**ИСХОДНЫЙ ТЕКСТ**
----------------------------------------

Наши пятеро, будучи из одной деревни, почитай родня, да ещё в чужом краю, старались во всём держаться вместе. А ведь надо было и деньгами разжиться, и в порядок себя привести, и с жильём устроиться, и как-то худо-бедно пропитаться и приодеться.

Через какое-то время, оглядевшись и приведя себя в порядок, стали искать они подходы к русской миссии, располагавшейся в центре Кяхты. Она издавна отслеживала тут перемещение русских из России в Монголию. Однако боялись ребята быть призванными на военную службу. Неважно уже было к кому попадешь – к белым ли, к красным ли. Цель-то у них была иная. И раз уж решили они путь держать в Америку, нужны были какие-никакие, а документы. Америка – это вам не Монголия, не Маньчжурия и не Китай.

Но тут нашим героям повезло несказанно. Миссия эта, как оказалось, обслуживала уже новую власть, рабоче-крестьянскую. У неё были именно сейчас большие проблемы в городе Харбине, где требовались люди для работы на Китайской военной железной дороге (КВЖД). Добротные и крепкие наши парни в миссии приглянулись, и выдали им на старых ещё бланках, как подданным Российской Империи, документы, с которыми направили в русско-китайский Харбин. А в Харбине кто только и с кем в это время не воевал. За тамошние богатства помимо красногвардейцев ожесточенно боролись банды анархистов, семеновцев и каппелевцев, направленные сюда из Читы, где тогда ещё располагался их штаб.

----------------------------------------

**ЗАДАНИЕ 1**
Переведите на английский язык предложение из исходного текста: «Но тут нашим героям повезло несказанно».
**ЗАДАНИЕ 2**
Продолжите исходный текст, начав сразу после его последнего предложения.
Следующие за этим строки представляют собой отдельный материал, не связанный с исходным текстом.

**РАЗДЕЛ ДАННЫХ**
----------------------------------------

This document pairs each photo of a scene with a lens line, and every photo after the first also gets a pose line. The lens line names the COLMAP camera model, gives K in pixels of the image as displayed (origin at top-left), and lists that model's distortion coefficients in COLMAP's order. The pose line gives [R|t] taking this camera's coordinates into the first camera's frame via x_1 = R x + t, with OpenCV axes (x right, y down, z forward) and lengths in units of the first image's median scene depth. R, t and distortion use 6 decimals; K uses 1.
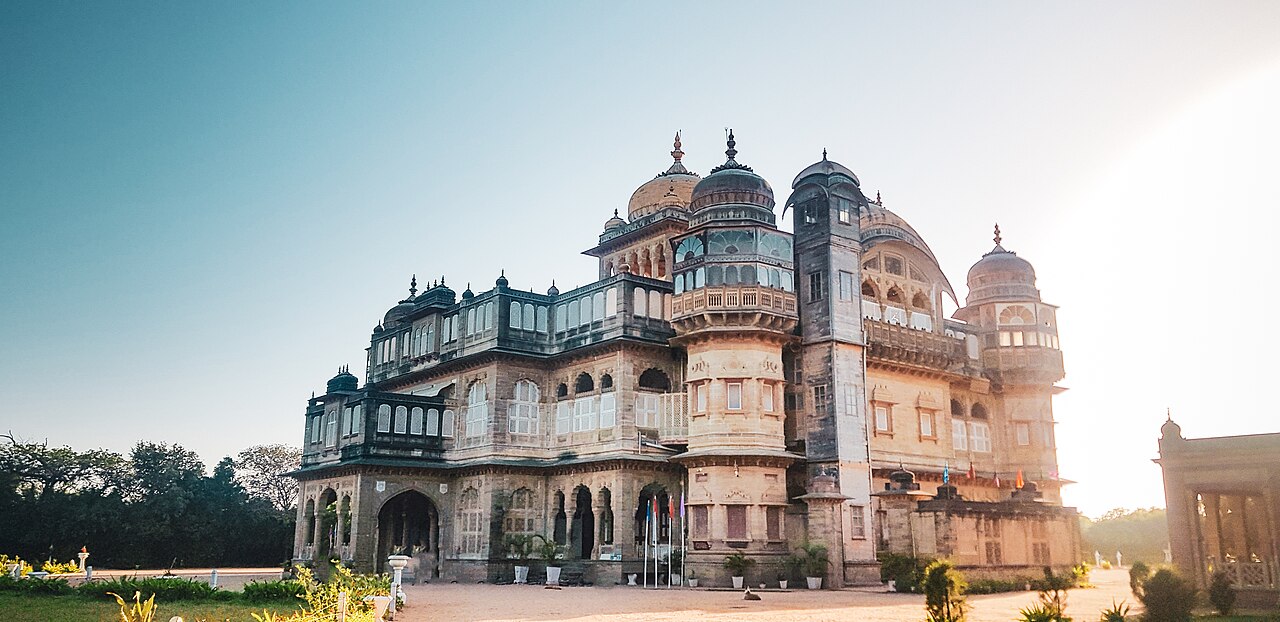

----------------------------------------

**ВАШ ОТВЕТ 1**
But here our heroes were incredibly lucky.

**ВАШ ОТВЕТ 2**
До Харбина добирались через Монголию. А потом уже через Маньчжурию по самой КВЖД до этой промежуточной своей цели. Дорога была проложена в самом начале ХХ века, чтобы связать Центр России с Тихоокеанским побережьем. Основными строителями её были русские крестьяне, согнанные со всех западных губерний, многие из которых остались здесь жить и работать после начала движения. Управление КВЖД располагалось в Харбине, и город был в описываемый период Гражданской войны по сути своей русской колонией, имевшей на подведомственной территории все, что нужно для полноценной жизни, в том числе и консульское представительство. В соответствии с межгосударственными договорами КВЖД вместе с полосой отчуждения принадлежала России, и была она лакомым куском для всех противоборствующих в этом регионе враждебных друг другу сил.

Путь нашей «великолепной пятерки» пролегал в начале через Монголию, где основным видом транспорта были в те времена ишаки, лошади и верблюды. И, лишь добравшись до территории тогдашней Маньчжурии, смогли воспользоваться они чудесами цивилизации того времени – КВЖД. Толпы народа осаждали тогда этот основной вид транспорта. Кого только там не было! И разного профиля военные со своим войсковым имуществом, и всякий иной люд, снявшийся с обжитых и насиженных мест – русские, китайцы, корейцы, японцы.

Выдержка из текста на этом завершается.